* PROVIDED PASSAGE:
· · · · ·
The decedent died at the age of seventy-three years, leaving surviving him his wife and three children, two sons and one daughter, his oldest son having died in 1934.

When a young man, Henry L. Russell and his father-established a hardware and machinery business and through hard work and diligent efforts they built up the business to-one of the largest hardware and machinery businesses in New England. Decedent had his sons trained in electrical courses at engineering colleges. He was extremely industrious and conscientious and expected the same sort of conduct in his family and everyone associated with him. Decedent’s desire was to have his three sons enter the business which he had so strenuously built up and successfully established. One of the sons worked for his father and the other two sons went to war, returning from France in 1919 when they resumed work with their father. The business, stimulated by war transactions, grew enormously. The decedent expressed the desire, time and time again, to his sons to have them go into business with him, if they showed a capacity to manage it, as he wanted them to work together. After the sons had been working with him for a short time, in January 1920, the decedent organized a partnership of the business of J. Russell & Company and transferred to each of his sons a three-twentieths interest in the business and retained the balance of eleven-twentieths. Decedent required his sons to give him notes in the amount of $60,000 each, bearing interest at six percent. The amount of the notes was fixed by the father and there was no negotiating or bargaining between them. In 1923 the partnership was incorporated and each son received three-twentieths of the stock, or 750 shares, totalling 2,250 shares for the sons and the decedent received 2,750 shares. In 1924 decedent made to each of his sons a Christmas gift of $25,000 by way of canceling that amount from each of the three $60,000 notes which they had given to him. In October 1925 the decedent established a trust for his daughter of certain stocks and bonds having a value of $40,000. The daughter was not .to receive the principal, but only the interest, until she reached the age of thirty-five years.
· · · · ·
* ASSIGNED TASK 1: Copy the listing word for word, starting at its first line and ending at the line that contains "text file from with the Curve", with both of those lines included.
The passage on the Russell family business and the listing are unrelated material.

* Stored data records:
· · · · ·
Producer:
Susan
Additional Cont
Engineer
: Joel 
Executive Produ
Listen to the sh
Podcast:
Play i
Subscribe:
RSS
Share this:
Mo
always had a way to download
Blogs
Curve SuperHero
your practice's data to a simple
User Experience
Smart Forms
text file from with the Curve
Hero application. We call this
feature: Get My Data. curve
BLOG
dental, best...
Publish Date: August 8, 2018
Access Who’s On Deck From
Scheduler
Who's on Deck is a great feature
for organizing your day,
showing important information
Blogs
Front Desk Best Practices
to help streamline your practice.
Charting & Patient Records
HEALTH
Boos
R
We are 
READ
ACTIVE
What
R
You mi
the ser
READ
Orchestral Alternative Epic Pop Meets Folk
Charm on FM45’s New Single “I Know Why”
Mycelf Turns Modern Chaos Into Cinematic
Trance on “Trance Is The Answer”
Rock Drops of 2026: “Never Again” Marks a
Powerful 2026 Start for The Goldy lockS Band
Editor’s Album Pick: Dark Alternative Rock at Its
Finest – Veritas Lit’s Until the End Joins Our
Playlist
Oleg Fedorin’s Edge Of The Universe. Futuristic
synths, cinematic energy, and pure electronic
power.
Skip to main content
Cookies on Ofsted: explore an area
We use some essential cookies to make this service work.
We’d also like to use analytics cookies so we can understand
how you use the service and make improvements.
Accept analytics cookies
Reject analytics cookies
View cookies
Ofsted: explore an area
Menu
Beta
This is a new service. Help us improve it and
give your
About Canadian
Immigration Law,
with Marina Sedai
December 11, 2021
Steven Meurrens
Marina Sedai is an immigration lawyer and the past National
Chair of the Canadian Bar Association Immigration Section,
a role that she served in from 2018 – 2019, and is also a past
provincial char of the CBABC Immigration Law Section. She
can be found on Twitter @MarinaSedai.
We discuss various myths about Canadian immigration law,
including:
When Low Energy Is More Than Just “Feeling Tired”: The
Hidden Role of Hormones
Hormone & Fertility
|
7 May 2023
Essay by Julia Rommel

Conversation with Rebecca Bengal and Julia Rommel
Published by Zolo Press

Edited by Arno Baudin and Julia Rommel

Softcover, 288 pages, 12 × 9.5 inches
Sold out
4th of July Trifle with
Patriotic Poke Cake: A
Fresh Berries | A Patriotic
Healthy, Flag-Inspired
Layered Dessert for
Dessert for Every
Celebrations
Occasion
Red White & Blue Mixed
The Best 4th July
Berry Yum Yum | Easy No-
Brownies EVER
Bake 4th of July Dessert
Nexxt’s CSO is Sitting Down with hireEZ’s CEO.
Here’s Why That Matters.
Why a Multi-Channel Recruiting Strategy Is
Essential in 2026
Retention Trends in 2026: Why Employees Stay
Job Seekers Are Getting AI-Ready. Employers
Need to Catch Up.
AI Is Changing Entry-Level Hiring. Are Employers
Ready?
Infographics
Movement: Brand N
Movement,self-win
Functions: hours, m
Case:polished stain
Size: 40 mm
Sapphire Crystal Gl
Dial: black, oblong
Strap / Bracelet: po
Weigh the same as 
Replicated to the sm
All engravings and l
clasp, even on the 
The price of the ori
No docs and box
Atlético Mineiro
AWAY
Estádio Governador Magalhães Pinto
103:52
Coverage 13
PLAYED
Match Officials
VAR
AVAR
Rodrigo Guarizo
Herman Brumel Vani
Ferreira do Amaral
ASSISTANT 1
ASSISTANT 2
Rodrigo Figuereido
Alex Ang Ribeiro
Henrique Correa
· · · · ·
* ASSIGNED TASK 2: Write the next part of the passage on the Russell family business, picking up after its final sentence.

* RESULT 1:
Producer:
Susan
Additional Cont
Engineer
: Joel 
Executive Produ
Listen to the sh
Podcast:
Play i
Subscribe:
RSS
Share this:
Mo
always had a way to download
Blogs
Curve SuperHero
your practice's data to a simple
User Experience
Smart Forms
text file from with the Curve

* RESULT 2:
Decedent was a vigorous and strong man who had always led an active life. On July 1, 1928, he suffered a stroke of paralysis resulting from a cerebral hemorrhage and was unconscious for a week or more. After a month he was able to stand and walk a little with support, and in about two or more months he was able with support to go downstairs in his home. The effect of the stroke was the paralysis of the right arm, right leg, and the loss of the power of speech. A registered nurse remained with him, day and night, sleeping in his room and accompanying him wherever he went. Until his death, a registered nurse was always with the decedent.

After the decedent had made some small progress in recovering from the first stroke he had a second stroke on October 8, 1929, which rendered him unconscious for several hours and required that he be confined to his bed for a week. Decedent never regained the full use of his right arm or leg, nor his power of speech other than to make articulate sounds after months of coaching. In July 1929 the decedent can-celled $14,000 from each of the $60,000 notes heretofore referred to and required the sons to liquidate the balance on the notes and to pay the interest which remained due thereon.

After his second stroke in October 1929 the decedent established four trusts for his daughter and his three daughters-in-law, each trust consisting of securities in the value.of $8,112.50. In February 1930, decedent gave to each of his three sons 800 shares of stock in J. Russell & Co. ; The result of these gifts was that each son had 1,550 shares of the capital stock of 5,000 shares, leaving only 350 shares to the decedent which he retained until his death. In November 1930 decedent created a realty trust known as the Henry L. Russell Realty Trust for the benefit of his wife and four children. In March 1931 he transferred to his wife certain securities valued at $252,658.25.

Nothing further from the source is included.